[Saved data entries]
•••

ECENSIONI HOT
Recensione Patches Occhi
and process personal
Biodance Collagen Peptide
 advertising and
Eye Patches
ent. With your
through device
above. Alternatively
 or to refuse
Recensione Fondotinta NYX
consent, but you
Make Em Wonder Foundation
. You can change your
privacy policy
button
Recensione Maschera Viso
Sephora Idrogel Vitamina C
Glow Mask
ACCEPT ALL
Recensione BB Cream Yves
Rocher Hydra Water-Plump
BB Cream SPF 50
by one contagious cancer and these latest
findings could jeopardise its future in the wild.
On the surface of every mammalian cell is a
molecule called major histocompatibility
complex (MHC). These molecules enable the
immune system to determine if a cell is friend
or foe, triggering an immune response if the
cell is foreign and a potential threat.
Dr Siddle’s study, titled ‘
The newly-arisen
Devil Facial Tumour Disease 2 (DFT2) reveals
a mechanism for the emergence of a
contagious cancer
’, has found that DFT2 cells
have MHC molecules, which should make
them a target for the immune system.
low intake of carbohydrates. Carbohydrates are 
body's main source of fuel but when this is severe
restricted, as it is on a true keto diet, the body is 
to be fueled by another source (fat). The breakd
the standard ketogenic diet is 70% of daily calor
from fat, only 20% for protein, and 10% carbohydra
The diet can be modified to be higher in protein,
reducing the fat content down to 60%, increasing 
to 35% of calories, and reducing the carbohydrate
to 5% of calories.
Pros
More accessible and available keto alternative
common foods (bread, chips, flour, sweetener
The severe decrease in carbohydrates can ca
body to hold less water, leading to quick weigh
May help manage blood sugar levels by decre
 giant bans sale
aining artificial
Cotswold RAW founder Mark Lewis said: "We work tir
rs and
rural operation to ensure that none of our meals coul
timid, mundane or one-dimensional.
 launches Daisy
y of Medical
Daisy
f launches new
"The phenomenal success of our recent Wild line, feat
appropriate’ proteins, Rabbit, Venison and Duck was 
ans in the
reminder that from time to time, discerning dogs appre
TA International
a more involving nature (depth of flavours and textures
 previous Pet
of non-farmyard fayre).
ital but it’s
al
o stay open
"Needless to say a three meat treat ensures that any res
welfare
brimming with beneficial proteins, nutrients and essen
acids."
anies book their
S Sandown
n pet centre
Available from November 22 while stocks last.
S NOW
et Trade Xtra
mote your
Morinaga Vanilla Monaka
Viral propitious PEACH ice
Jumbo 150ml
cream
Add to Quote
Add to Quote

•••

_TASK DESCRIPTION:_ Among the records above, only the lines between the line holding "Recensione BB Cream Yves" and the line holding "low intake of", inclusive, are to be output, exactly as written.

_EXERCISE ANSWER:_
Recensione BB Cream Yves
Rocher Hydra Water-Plump
BB Cream SPF 50
by one contagious cancer and these latest
findings could jeopardise its future in the wild.
On the surface of every mammalian cell is a
molecule called major histocompatibility
complex (MHC). These molecules enable the
immune system to determine if a cell is friend
or foe, triggering an immune response if the
cell is foreign and a potential threat.
Dr Siddle’s study, titled ‘
The newly-arisen
Devil Facial Tumour Disease 2 (DFT2) reveals
a mechanism for the emergence of a
contagious cancer
’, has found that DFT2 cells
have MHC molecules, which should make
them a target for the immune system.
low intake of carbohydrates. Carbohydrates are 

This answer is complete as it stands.